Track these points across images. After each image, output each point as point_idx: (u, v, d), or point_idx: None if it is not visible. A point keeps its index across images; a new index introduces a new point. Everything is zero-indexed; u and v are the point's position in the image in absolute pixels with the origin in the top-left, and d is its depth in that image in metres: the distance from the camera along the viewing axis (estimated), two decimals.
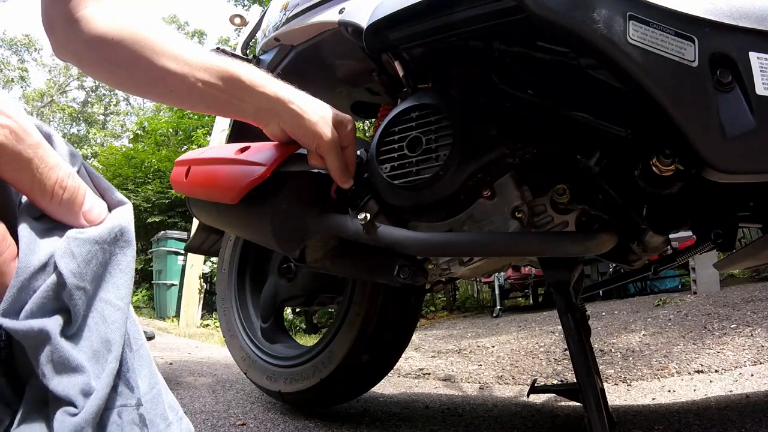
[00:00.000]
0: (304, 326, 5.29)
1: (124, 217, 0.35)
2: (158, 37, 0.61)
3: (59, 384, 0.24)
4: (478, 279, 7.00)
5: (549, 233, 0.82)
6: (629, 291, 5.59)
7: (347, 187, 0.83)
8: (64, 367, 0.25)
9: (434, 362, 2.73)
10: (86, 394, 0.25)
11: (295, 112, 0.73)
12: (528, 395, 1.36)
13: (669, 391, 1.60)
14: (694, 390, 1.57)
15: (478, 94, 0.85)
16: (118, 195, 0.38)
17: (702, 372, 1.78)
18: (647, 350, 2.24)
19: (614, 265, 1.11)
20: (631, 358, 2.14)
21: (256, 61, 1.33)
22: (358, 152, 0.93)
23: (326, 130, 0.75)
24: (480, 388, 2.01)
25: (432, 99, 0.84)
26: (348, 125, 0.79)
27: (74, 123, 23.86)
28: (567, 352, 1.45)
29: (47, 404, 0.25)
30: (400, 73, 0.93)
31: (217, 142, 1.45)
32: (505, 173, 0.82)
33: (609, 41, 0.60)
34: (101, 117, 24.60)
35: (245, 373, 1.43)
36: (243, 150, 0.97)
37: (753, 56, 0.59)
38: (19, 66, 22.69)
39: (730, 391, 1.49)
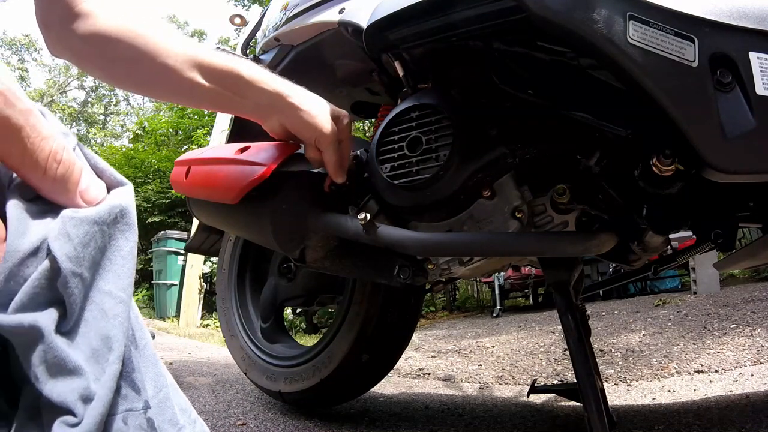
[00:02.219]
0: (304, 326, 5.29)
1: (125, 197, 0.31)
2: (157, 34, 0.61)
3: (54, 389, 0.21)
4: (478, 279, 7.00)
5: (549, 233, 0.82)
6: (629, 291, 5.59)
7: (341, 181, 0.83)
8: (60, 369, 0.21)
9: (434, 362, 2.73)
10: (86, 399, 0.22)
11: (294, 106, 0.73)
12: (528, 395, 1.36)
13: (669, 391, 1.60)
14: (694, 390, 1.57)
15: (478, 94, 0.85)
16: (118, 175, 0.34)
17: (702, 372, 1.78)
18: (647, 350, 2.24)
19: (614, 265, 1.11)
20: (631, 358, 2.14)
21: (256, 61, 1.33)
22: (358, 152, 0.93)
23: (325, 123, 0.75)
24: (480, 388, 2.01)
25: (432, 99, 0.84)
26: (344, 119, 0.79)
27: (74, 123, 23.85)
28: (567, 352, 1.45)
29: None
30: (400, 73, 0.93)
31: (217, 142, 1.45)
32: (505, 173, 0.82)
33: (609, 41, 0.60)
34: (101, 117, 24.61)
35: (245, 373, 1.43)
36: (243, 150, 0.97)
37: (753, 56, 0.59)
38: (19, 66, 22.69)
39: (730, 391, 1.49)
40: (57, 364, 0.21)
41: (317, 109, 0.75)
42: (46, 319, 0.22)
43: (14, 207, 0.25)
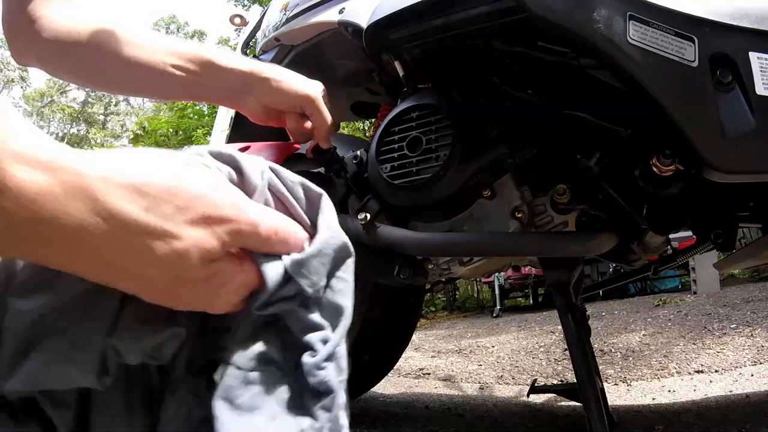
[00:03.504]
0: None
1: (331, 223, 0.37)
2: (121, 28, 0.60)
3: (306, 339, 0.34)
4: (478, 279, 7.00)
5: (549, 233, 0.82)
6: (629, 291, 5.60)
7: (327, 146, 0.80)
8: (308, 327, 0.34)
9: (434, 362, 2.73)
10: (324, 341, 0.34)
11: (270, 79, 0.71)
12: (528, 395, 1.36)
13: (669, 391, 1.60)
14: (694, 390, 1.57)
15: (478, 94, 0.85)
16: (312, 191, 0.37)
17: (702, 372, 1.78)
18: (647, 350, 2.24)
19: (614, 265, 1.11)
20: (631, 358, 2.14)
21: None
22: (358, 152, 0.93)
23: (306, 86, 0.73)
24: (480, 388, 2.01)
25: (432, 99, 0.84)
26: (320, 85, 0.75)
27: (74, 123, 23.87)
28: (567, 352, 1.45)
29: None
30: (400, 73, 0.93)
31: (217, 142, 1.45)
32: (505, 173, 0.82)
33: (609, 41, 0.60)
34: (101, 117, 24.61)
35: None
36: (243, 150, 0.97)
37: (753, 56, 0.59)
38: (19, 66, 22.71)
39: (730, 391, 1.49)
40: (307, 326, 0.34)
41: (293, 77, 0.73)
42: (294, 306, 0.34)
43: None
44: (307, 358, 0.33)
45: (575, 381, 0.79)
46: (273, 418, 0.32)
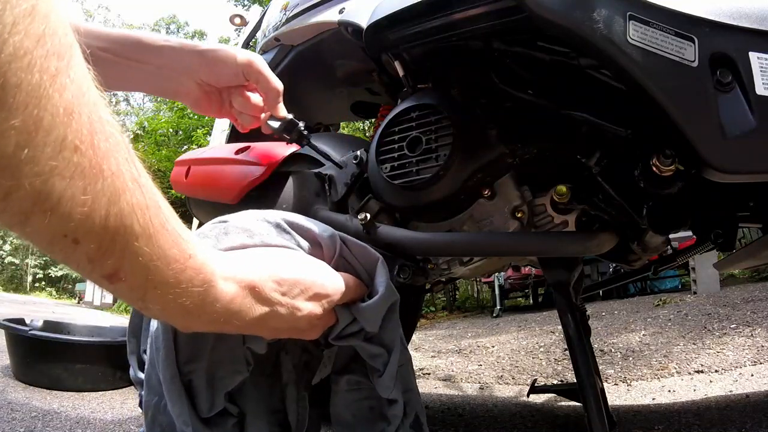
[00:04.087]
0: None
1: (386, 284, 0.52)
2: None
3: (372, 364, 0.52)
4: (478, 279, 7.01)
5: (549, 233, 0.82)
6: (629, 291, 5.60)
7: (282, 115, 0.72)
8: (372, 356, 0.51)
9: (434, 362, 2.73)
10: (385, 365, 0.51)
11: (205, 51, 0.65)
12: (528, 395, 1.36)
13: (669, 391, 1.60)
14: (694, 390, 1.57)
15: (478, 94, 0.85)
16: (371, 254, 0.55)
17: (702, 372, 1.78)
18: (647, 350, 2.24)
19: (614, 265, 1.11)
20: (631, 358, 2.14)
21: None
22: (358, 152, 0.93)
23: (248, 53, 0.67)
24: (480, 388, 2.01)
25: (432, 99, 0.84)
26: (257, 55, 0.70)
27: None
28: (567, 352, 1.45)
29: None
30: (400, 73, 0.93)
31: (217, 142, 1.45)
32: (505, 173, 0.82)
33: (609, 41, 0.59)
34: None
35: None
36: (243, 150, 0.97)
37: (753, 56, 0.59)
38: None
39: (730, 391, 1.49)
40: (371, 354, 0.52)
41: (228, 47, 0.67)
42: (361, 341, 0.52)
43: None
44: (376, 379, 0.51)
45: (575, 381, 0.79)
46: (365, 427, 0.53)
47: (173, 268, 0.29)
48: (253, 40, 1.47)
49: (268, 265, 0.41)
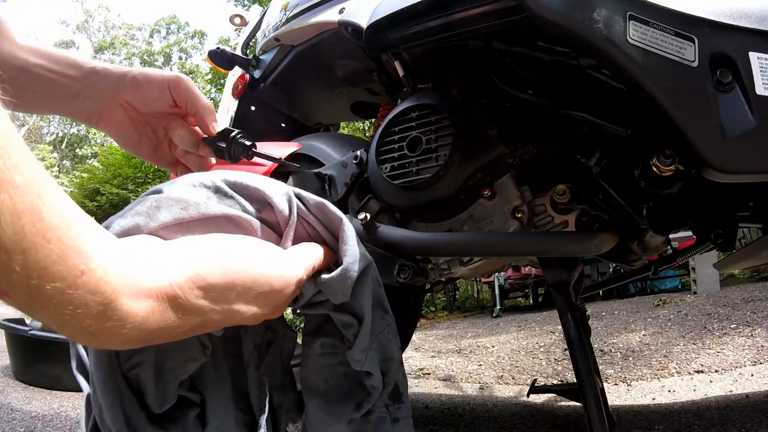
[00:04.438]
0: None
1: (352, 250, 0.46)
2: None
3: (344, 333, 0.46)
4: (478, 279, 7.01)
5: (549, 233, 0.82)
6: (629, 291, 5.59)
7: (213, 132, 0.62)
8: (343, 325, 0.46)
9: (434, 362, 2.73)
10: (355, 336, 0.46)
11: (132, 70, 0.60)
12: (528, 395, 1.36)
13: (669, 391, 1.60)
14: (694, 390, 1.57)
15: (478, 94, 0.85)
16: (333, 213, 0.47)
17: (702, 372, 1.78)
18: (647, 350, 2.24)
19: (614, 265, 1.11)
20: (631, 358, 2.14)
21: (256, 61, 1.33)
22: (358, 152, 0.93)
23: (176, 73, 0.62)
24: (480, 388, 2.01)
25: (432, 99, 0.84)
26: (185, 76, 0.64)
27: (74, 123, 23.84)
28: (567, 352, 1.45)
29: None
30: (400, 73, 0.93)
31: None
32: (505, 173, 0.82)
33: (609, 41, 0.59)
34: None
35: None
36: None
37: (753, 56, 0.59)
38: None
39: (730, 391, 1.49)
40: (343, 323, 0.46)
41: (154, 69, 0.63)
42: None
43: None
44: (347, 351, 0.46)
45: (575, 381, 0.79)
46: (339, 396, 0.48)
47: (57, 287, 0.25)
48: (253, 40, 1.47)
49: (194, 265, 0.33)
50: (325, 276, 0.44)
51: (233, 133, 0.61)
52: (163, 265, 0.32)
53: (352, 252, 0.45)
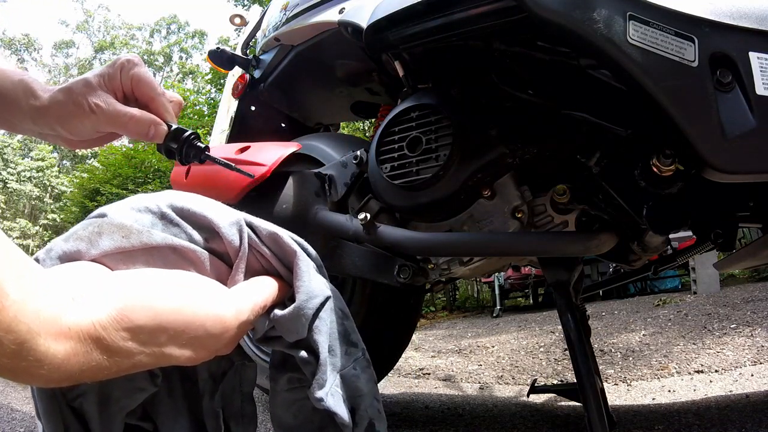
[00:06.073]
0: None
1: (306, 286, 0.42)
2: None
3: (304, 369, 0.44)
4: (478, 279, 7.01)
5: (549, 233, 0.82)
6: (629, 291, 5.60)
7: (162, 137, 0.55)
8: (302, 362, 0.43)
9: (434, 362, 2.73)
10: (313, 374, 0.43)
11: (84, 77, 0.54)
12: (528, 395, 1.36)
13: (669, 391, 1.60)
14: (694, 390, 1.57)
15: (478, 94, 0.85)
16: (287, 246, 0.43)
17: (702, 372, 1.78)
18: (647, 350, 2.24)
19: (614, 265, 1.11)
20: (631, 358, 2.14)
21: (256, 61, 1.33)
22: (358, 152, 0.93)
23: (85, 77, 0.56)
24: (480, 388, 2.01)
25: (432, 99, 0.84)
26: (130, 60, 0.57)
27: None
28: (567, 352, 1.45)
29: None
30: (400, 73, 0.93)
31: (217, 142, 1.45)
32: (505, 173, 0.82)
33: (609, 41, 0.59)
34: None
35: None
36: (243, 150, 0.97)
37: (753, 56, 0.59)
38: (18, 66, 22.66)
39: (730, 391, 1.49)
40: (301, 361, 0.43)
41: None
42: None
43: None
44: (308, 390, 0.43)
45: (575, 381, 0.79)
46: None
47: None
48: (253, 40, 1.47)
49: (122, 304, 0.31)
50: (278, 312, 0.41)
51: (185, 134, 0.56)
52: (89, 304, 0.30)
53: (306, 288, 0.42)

= = = =

**Task statement**: Copy out nothing but the lines from the beginning of the records through the one that contains "43: (14, 207, 0.25)". Skip the pictures.

**Answer box**:
Track these points across images. After each image, output each point as point_idx: (u, v, d), or point_idx: None if it is not visible. A point keeps its index across images; a new index introduces a new point. Everything is zero-indexed; u and v are the point's position in the image in absolute pixels with the origin in the top-left, and d is its depth in that image in metres: the distance from the camera along the viewing axis (estimated), two decimals.
[00:00.000]
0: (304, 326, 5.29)
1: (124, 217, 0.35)
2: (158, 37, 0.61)
3: (59, 384, 0.24)
4: (478, 279, 7.00)
5: (549, 233, 0.82)
6: (629, 291, 5.59)
7: (347, 187, 0.83)
8: (64, 367, 0.25)
9: (434, 362, 2.73)
10: (86, 394, 0.25)
11: (295, 112, 0.73)
12: (528, 395, 1.36)
13: (669, 391, 1.60)
14: (694, 390, 1.57)
15: (478, 94, 0.85)
16: (118, 195, 0.38)
17: (702, 372, 1.78)
18: (647, 350, 2.24)
19: (614, 265, 1.11)
20: (631, 358, 2.14)
21: (256, 61, 1.33)
22: (358, 152, 0.93)
23: (326, 130, 0.75)
24: (480, 388, 2.01)
25: (432, 99, 0.84)
26: (348, 125, 0.79)
27: (74, 123, 23.86)
28: (567, 352, 1.45)
29: (47, 404, 0.25)
30: (400, 73, 0.93)
31: (217, 142, 1.45)
32: (505, 173, 0.82)
33: (609, 41, 0.60)
34: (101, 117, 24.60)
35: (245, 373, 1.43)
36: (243, 150, 0.97)
37: (753, 56, 0.59)
38: (19, 66, 22.69)
39: (730, 391, 1.49)
[00:02.219]
0: (304, 326, 5.29)
1: (125, 197, 0.31)
2: (157, 34, 0.61)
3: (54, 389, 0.21)
4: (478, 279, 7.00)
5: (549, 233, 0.82)
6: (629, 291, 5.59)
7: (341, 181, 0.83)
8: (60, 369, 0.21)
9: (434, 362, 2.73)
10: (86, 399, 0.22)
11: (294, 106, 0.73)
12: (528, 395, 1.36)
13: (669, 391, 1.60)
14: (694, 390, 1.57)
15: (478, 94, 0.85)
16: (118, 175, 0.34)
17: (702, 372, 1.78)
18: (647, 350, 2.24)
19: (614, 265, 1.11)
20: (631, 358, 2.14)
21: (256, 61, 1.33)
22: (358, 152, 0.93)
23: (325, 123, 0.75)
24: (480, 388, 2.01)
25: (432, 99, 0.84)
26: (344, 119, 0.79)
27: (74, 123, 23.85)
28: (567, 352, 1.45)
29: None
30: (400, 73, 0.93)
31: (217, 142, 1.45)
32: (505, 173, 0.82)
33: (609, 41, 0.60)
34: (101, 117, 24.61)
35: (245, 373, 1.43)
36: (243, 150, 0.97)
37: (753, 56, 0.59)
38: (19, 66, 22.69)
39: (730, 391, 1.49)
40: (57, 364, 0.21)
41: (317, 109, 0.75)
42: (46, 319, 0.22)
43: (14, 207, 0.25)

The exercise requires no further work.